What is the history of calculus?
1 Answer
In the mid 1600s, there already existed a few ideas on how to measure volumes, areas, and rates of change. None of them were very rigorous, and all of them were rather disjointed. We could calculate the volume of a sphere, the surface area of a cube, and the acceleration of a runner, but there was no single mathematical system that unified the three ideas.
The closest that we came for a long time was in the mid 1600s. Bonaventura Cavalieri worked on computing areas and volumes, but his methods were a little bit askew. Early versions of what we now know as calculus were worked on by mathematicians such as Pierre de Fermat, and proofs were written for some fundamental ideas (including the idea that a definite integral can be computed using a function's antiderivative). Calculus was still in its infancy, though, and more ideas still had to be proven and squeezed out of the mathematical world.
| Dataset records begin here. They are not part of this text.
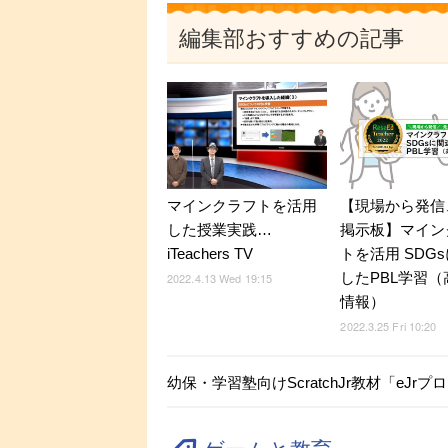
編集部おすすめの記事
マインクラフトを活用
【現場から発信
した授業実践…
掲示板】マイン
iTeachers TV
トを活用 SDG
したPBL学習
2022.4.13 Wed 19:15
情報）
2022.3.25 Fri 10:20
幼保・学習塾向けScratchJr教材「eJr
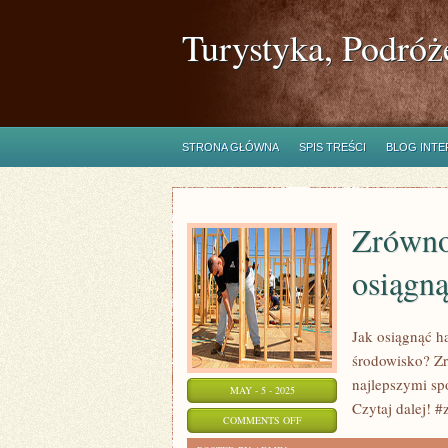
Turystyka, Podróż
STRONA GŁÓWNA
SPIS TREŚCI
BLOG INT
Zrówno
osiągn
Jak osiągnąć h
środowisko? Zr
najlepszymi sp
MAY - 5 - 2025
Czytaj dalej! 
ON
COMMENTS OFF
ZRÓWNOWAŻONE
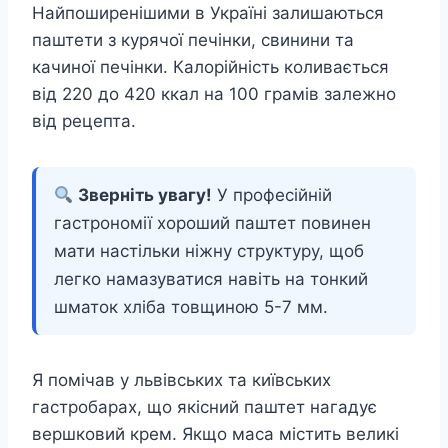
Найпоширенішими в Україні залишаються
паштети з курячої печінки, свинини та
качиної печінки. Калорійність коливається
від 220 до 420 ккал на 100 грамів залежно
від рецепта.
Зверніть увагу!
У професійній
гастрономії хороший паштет повинен
мати настільки ніжну структуру, щоб
легко намазуватися навіть на тонкий
шматок хліба товщиною 5-7 мм.
Я помічав у львівських та київських
гастробарах, що якісний паштет нагадує
вершковий крем. Якщо маса містить великі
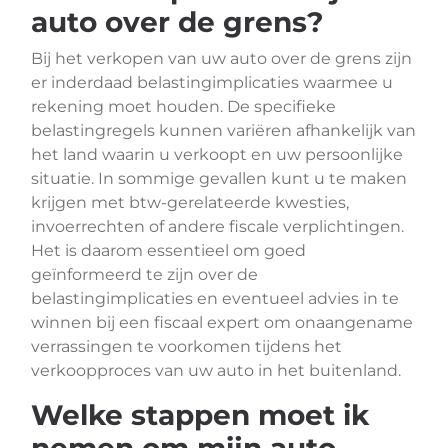
auto over de grens?
Bij het verkopen van uw auto over de grens zijn
er inderdaad belastingimplicaties waarmee u
rekening moet houden. De specifieke
belastingregels kunnen variëren afhankelijk van
het land waarin u verkoopt en uw persoonlijke
situatie. In sommige gevallen kunt u te maken
krijgen met btw-gerelateerde kwesties,
invoerrechten of andere fiscale verplichtingen.
Het is daarom essentieel om goed
geïnformeerd te zijn over de
belastingimplicaties en eventueel advies in te
winnen bij een fiscaal expert om onaangename
verrassingen te voorkomen tijdens het
verkoopproces van uw auto in het buitenland.
Welke stappen moet ik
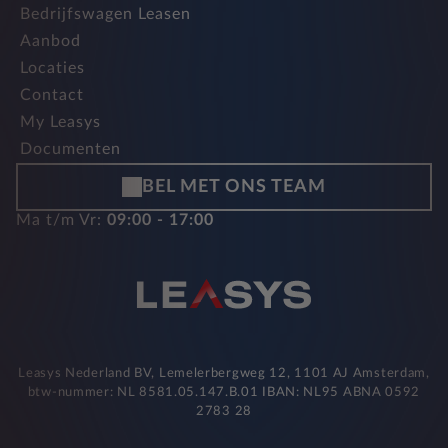
Bedrijfswagen Leasen
Aanbod
Locaties
Contact
My Leasys
Documenten
BEL MET ONS TEAM
Ma t/m Vr:
09:00 - 17:00
Leasys Nederland BV, Lemelerbergweg 12, 1101 AJ Amsterdam,
btw-nummer: NL 8581.05.147.B.01 IBAN: NL95 ABNA 0592
2783 28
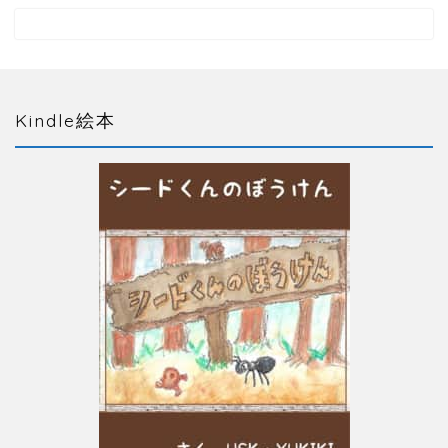
Kindle絵本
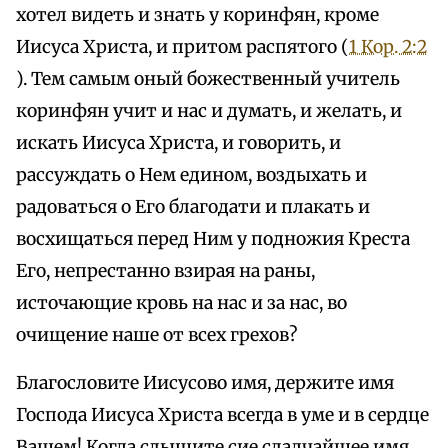
хотел видеть и знать у коринфян, кроме
Иисуса Христа, и притом распятого (
1 Кор. 2:2
). Тем самым оный божественный учитель
коринфян учит и нас и думать, и желать, и
искать Иисуса Христа, и говорить, и
рассуждать о Нем едином, воздыхать и
радоваться о Его благодати и плакать и
восхищаться перед Ним у подножия Креста
Его, непрестанно взирая на раны,
источающие кровь на нас и за нас, во
очищение наше от всех грехов?
Благословите Иисусово имя, держите имя
Господа Иисуса Христа всегда в уме и в сердце
Вашем! Когда слышите сие сладчайшее имя,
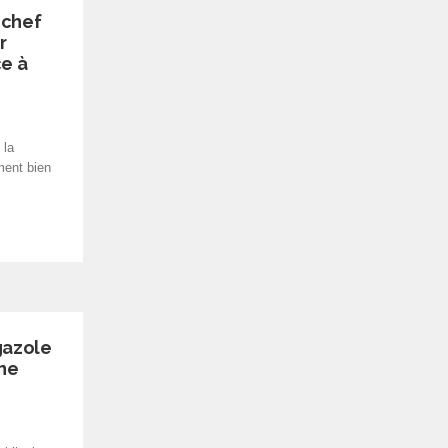
 chef
r
ce à
 la
ment bien
gazole
ne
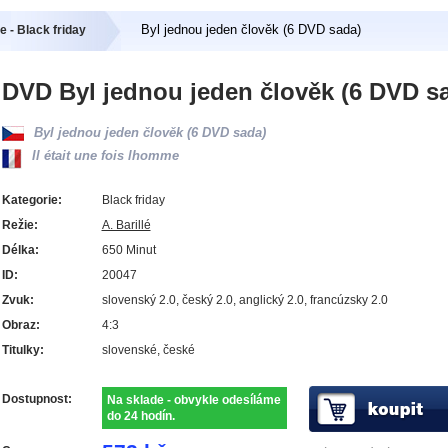
Byl jednou jeden člověk (6 DVD sada)
e - Black friday
DVD Byl jednou jeden člověk (6 DVD s
Byl jednou jeden člověk (6 DVD sada)
Il était une fois lhomme
Kategorie:
Black friday
Režie:
A. Barillé
Délka:
650 Minut
ID:
20047
Zvuk:
slovenský 2.0, český 2.0, anglický 2.0, francúzsky 2.0
Obraz:
4:3
Titulky:
slovenské, české
Dostupnost:
Na sklade - obvykle odesíláme
do 24 hodín.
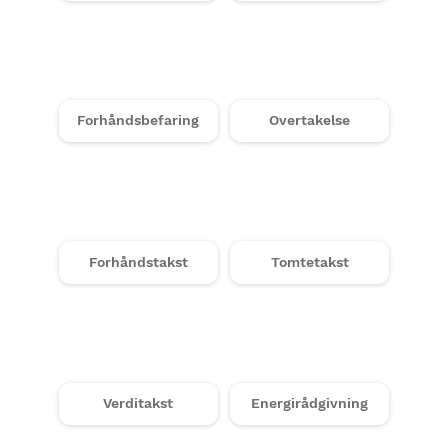
Forhåndsbefaring
Overtakelse
Forhåndstakst
Tomtetakst
Verditakst
Energirådgivning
Enter Isaac Newton and Gottfried Leibniz. The two mathematicians independently developed notation and ideas for unifying those concepts, as well as prove other fundamental concepts of calculus. Newton focused on introducing techniques such as the product and chain rule, as well as applying calculus to motion (especially to astronomical bodies). Leibniz focused on unifying the ideas under one notation and gave calculus its name. Newton had his ideas first, but Leibniz published first; today, both mathematicians get the credit.
Since then there have been remarkably few adaptations to the grassroots ideas of calculus, only additions and applications.